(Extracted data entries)

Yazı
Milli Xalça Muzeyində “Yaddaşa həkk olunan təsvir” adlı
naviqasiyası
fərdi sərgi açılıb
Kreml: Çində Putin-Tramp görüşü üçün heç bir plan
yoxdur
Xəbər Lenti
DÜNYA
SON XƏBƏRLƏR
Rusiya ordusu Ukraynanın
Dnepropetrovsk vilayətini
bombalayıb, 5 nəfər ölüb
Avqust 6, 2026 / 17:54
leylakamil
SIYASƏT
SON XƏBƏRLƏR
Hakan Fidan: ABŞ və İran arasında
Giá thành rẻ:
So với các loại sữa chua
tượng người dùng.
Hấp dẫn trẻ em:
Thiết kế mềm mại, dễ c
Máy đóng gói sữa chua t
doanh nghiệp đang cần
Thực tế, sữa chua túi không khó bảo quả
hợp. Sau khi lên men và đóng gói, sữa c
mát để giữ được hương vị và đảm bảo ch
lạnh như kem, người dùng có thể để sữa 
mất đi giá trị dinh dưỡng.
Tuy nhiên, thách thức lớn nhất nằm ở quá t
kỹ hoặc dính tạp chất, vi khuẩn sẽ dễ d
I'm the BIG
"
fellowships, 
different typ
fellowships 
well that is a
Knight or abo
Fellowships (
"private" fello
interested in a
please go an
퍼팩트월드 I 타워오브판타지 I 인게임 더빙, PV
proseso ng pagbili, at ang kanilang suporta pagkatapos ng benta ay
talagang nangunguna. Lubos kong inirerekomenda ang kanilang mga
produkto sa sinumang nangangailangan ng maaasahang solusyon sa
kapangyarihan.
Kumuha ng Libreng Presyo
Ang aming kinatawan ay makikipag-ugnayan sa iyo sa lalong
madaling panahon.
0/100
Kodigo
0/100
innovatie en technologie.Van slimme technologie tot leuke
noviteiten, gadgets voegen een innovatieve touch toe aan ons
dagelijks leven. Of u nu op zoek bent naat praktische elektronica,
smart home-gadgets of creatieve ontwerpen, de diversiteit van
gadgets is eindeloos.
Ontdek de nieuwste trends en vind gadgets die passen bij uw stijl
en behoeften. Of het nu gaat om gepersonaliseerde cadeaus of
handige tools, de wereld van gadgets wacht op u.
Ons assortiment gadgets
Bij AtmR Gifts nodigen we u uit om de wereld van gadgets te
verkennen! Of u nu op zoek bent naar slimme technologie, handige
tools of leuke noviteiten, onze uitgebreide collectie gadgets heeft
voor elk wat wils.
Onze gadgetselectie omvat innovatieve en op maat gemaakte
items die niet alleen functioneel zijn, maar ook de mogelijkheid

==

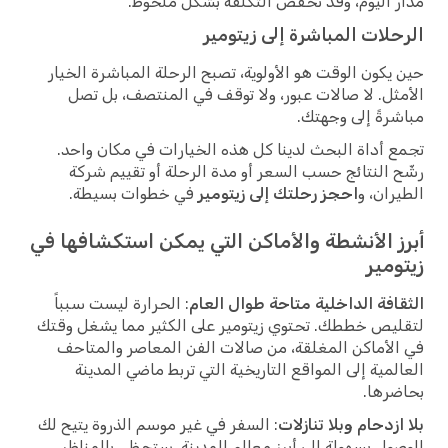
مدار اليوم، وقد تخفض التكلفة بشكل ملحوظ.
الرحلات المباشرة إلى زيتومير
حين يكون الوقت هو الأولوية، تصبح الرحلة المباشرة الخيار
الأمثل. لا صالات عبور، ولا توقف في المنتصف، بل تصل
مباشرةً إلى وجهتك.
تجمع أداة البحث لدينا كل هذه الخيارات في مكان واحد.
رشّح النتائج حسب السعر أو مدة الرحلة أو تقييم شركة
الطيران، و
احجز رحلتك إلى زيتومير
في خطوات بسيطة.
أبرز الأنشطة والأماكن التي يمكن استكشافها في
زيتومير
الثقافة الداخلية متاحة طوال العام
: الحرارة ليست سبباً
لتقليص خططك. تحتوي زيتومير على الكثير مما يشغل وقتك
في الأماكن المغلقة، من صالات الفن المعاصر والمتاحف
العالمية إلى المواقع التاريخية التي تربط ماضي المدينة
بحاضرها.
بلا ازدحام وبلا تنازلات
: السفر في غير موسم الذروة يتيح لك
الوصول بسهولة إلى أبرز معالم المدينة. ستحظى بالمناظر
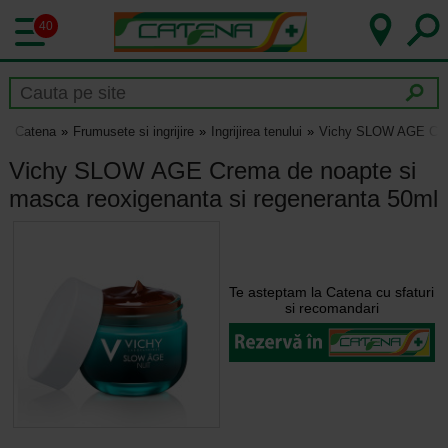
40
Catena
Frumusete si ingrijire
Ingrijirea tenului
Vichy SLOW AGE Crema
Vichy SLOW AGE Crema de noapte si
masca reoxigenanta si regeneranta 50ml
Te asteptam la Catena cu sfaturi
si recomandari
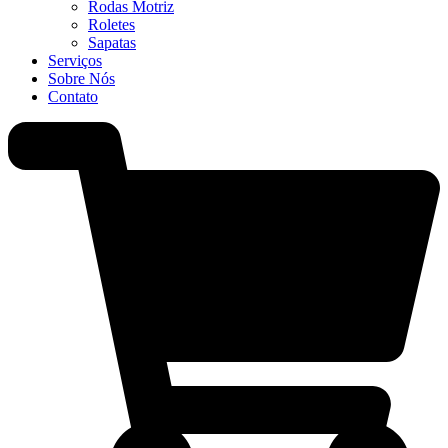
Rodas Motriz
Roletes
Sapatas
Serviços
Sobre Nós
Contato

* * *

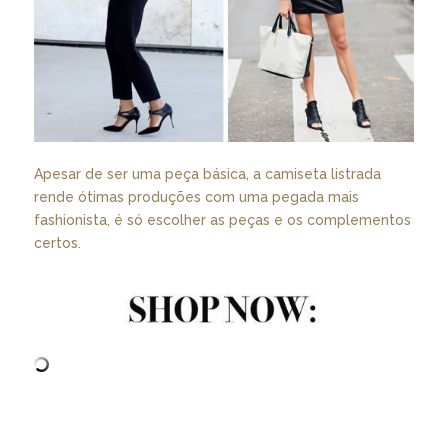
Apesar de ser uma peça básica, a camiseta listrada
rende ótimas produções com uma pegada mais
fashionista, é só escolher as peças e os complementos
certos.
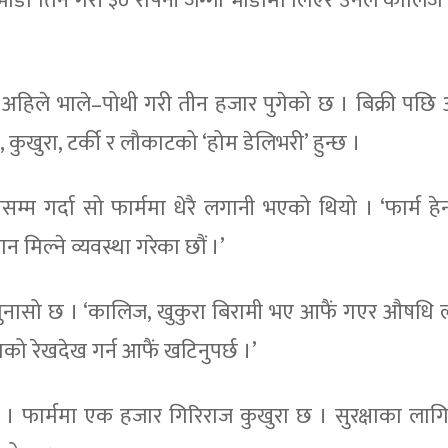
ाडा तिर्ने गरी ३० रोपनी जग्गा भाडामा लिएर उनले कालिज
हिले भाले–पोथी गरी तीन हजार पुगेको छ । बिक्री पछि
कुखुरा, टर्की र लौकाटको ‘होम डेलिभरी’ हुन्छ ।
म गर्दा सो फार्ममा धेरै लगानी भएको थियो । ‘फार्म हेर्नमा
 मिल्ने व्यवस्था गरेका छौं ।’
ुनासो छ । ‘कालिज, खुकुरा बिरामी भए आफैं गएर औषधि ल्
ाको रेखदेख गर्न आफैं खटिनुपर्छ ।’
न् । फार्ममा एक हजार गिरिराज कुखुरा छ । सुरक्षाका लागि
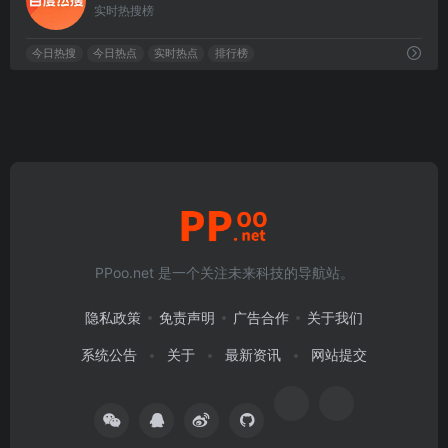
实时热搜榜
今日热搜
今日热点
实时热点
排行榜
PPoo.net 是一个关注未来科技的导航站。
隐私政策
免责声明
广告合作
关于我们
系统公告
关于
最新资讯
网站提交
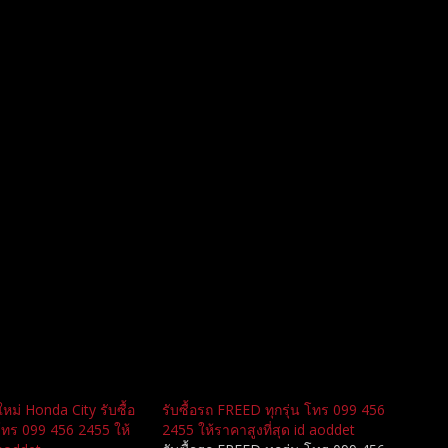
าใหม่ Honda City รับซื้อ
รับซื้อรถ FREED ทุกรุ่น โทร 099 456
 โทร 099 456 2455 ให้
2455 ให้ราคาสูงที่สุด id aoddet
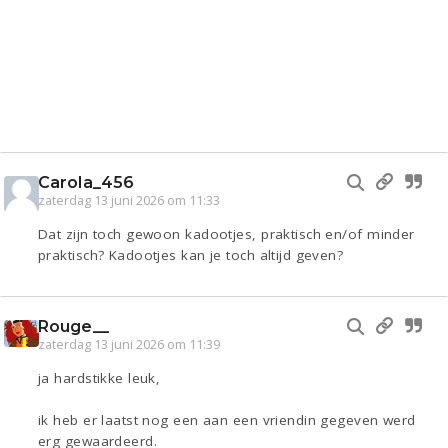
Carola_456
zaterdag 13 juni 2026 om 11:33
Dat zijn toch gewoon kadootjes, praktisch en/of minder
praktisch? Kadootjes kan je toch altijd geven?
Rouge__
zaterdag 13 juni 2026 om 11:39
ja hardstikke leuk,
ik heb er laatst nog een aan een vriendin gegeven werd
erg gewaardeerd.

◆ Exercise description ◆
Filter the lines above so that only those with the string "handige" remain, then copy them.

◆ Response to this exercise ◆
handige tools, de wereld van gadgets wacht op u.
verkennen! Of u nu op zoek bent naar slimme technologie, handige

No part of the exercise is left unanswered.